▶ [GIVEN TEXT]:
Exoplanets, -moons, -comets

Ultraviolet Radiation Effects on the Optical Properties of Water-Dominated Exoplanet Hazes

By Keith Cowing
Status Report
astro-ph.EP
June 8, 2026
Filed under , , , , , , , , , , ,
Ultraviolet Radiation Effects on the Optical Properties of Water-Dominated Exoplanet Hazes
Transmission spectrum of GJ 1214b using the 5% CH4-derived haze sample atmospheric composition. The sample from K84, G18/C23 C/O = 1 sample, and H24’s sample at 300 K are overplotted for reference. We include the observations from L. Kreidberg et al. (2014); E. M. R. Kempton et al. (2023b); E. Schlawin et al. (2024) with offsets for comparisons between models. The error bars account for 1σ uncertainties in the observations. Top: Spectra from 0.5 to 8 µm, where there are large differences in the resulting transmission spectrum between the sample and previous literature optical constants. Our samples pre- and post-irradiation produce largely flat spectra. Bottom: Spectra from 2 to 3 µm. We see slight changes between our preand post-irradiation transmission spectra, where our hazes are letting gaseous CO2 found in the simulated atmosphere to be more or less visible. — astro-ph.EP

Temperate sub-Neptune and terrestrial exoplanets could contain large inventories of water in various phases, such as water-dominated atmospheres or even oceans. Observations have shown that many exoplanets, including water worlds, likely contain photochemically-generated hazes.

▶ [DATA RECORDS]:
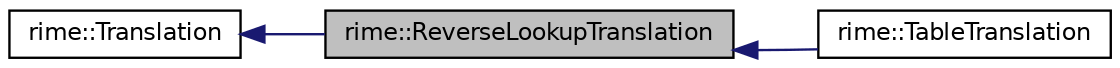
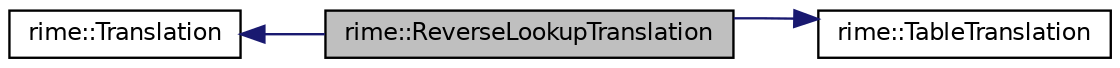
  digraph {
    rankdir=LR
    node [color=black fillcolor=white fontname=Helvetica fontsize=10 shape=record style=filled]
    edge [color=midnightblue dir=back fontname=Helvetica fontsize=10 labelfontname=Helvetica labelfontsize=10 style=solid]
    n1 [fillcolor=grey75 fontcolor=black height=0.2 label="rime::ReverseLookupTranslation" width=0.4]
    n2 [height=0.2 label="rime::TableTranslation" width=0.4]
    n3 [height=0.2 label="rime::Translation" width=0.4]
-   n1 -> n2
+   n2 -> n1
    n3 -> n1
  }
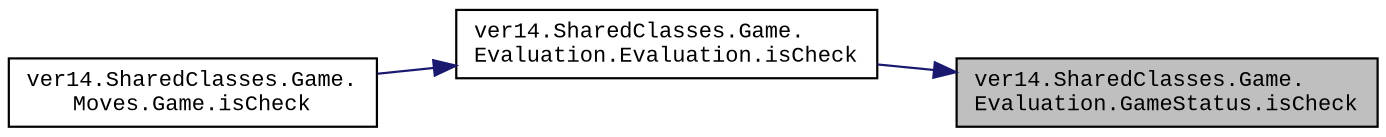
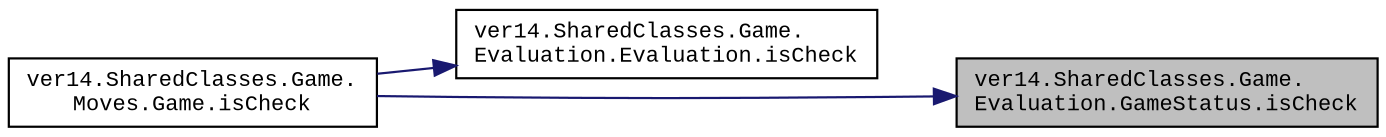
  digraph {
    fontname="Liberation Mono"
    rankdir=RL
    node [color=black fillcolor=white fontname="Liberation Mono" fontsize=10 shape=record style=filled]
    edge [color=midnightblue dir=back fontname="Liberation Mono" fontsize=10 labelfontname=Helvetica labelfontsize=10 style=solid]
    n1 [fillcolor=grey75 fontcolor=black height=0.2 label="ver14.SharedClasses.Game.\lEvaluation.GameStatus.isCheck" width=0.4]
    n2 [height=0.2 label="ver14.SharedClasses.Game.\lEvaluation.Evaluation.isCheck" width=0.4]
    n3 [height=0.2 label="ver14.SharedClasses.Game.\lMoves.Game.isCheck" width=0.4]
-   n1 -> n2
+   n1 -> n3
    n2 -> n3
  }
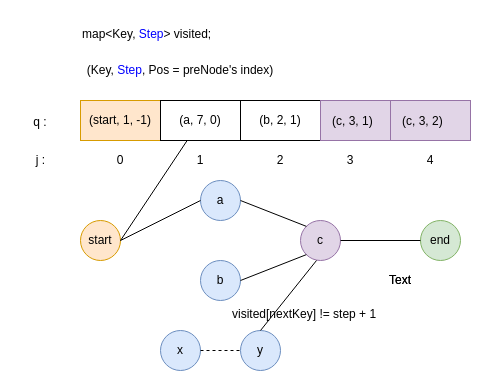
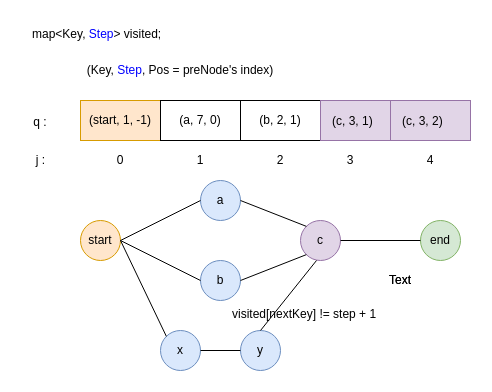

▶ [SET OF TASKS]:
**a.** Summarize the exoplanet haze report in two sentences.
**b.** List every set of observations whose inclusion the exoplanet haze report mentions, citing each one in the report's own form.
**c.** Transcribe the part of the exoplanet haze report that opens with the words containing "Temperate sub-Neptune and" and closes with "contain photochemically-generated hazes.".

▶ [EXPECTED ANSWERS]:
**a.** Temperate sub-Neptune and terrestrial exoplanets could hold large inventories of water, such as water-dominated atmospheres or oceans, and observations show that many exoplanets likely contain photochemically generated hazes. In a transmission spectrum of GJ 1214b modeled with a 5% CH4-derived haze sample, the samples produce largely flat spectra both before and after irradiation, with slight changes from 2 to 3 µm in how visible gaseous CO2 is.

**b.**
- L. Kreidberg et al. (2014)
- E. M. R. Kempton et al. (2023b)
- E. Schlawin et al. (2024)

**c.**
Temperate sub-Neptune and terrestrial exoplanets could contain large inventories of water in various phases, such as water-dominated atmospheres or even oceans. Observations have shown that many exoplanets, including water worlds, likely contain photochemically-generated hazes.